Two people who attended [the trial] said that al-Aidani, a Basra police commissioner, admitted that he was also a member of an abusive Popular Mobilization Forces unit formally under the control of the prime minister.

He said he fought with the group to retake the city of Fallujah from the Islamic State (ISIS) in 2016. He admitted that he was a member of a so-called “death squad” and was involved in the killing of the two journalists, the sources said. He said he and team members used the local PMF Commission (the PMFs’ governing body) office in Basra to plan the killings and hide their cars and weapons after the fact.

The court witnesses told Human Rights Watch that Al-Aidani told the judge the police had not arrested the head of his squad within the PMF unit but instead allowed him to flee the country. This was the man, he said, who killed the journalists in front of him.
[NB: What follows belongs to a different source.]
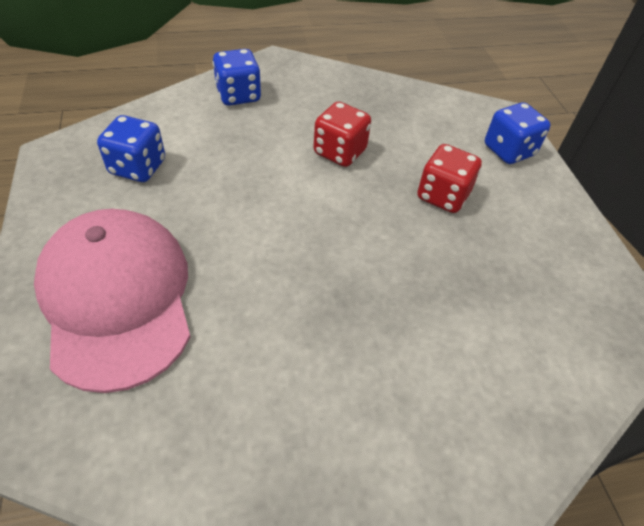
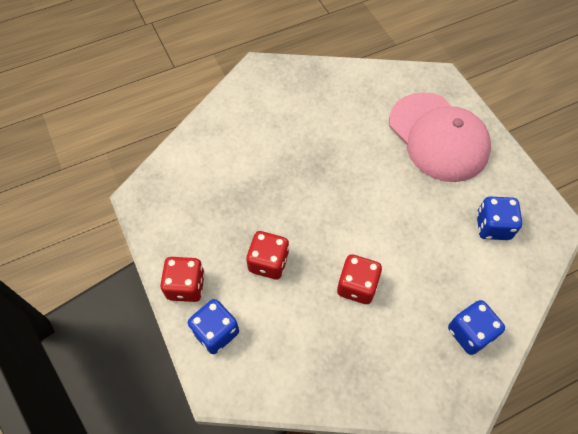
camera: 170 degrees right, 10 degrees up
none -> red dice [160,257,205,302]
He said that the man told the team that the Iranian supreme leader, Ayatollah Ali Khamenei, had issued a fatwa (a religious legal ruling) that journalists covering protests with calls against Iran and the PMF, and those inciting the protests, should be killed.

... He said they targeted Samad because he had covered a protest on December 13, 2019, on a street that the PMF had renamed Khamenei Street in 2019. During the protest, demonstrators burned a large picture of Khamenei that the PMF had hung up on the street. Samad, in his coverage, asked viewers why the street was not instead renamed after an Iraqi leader.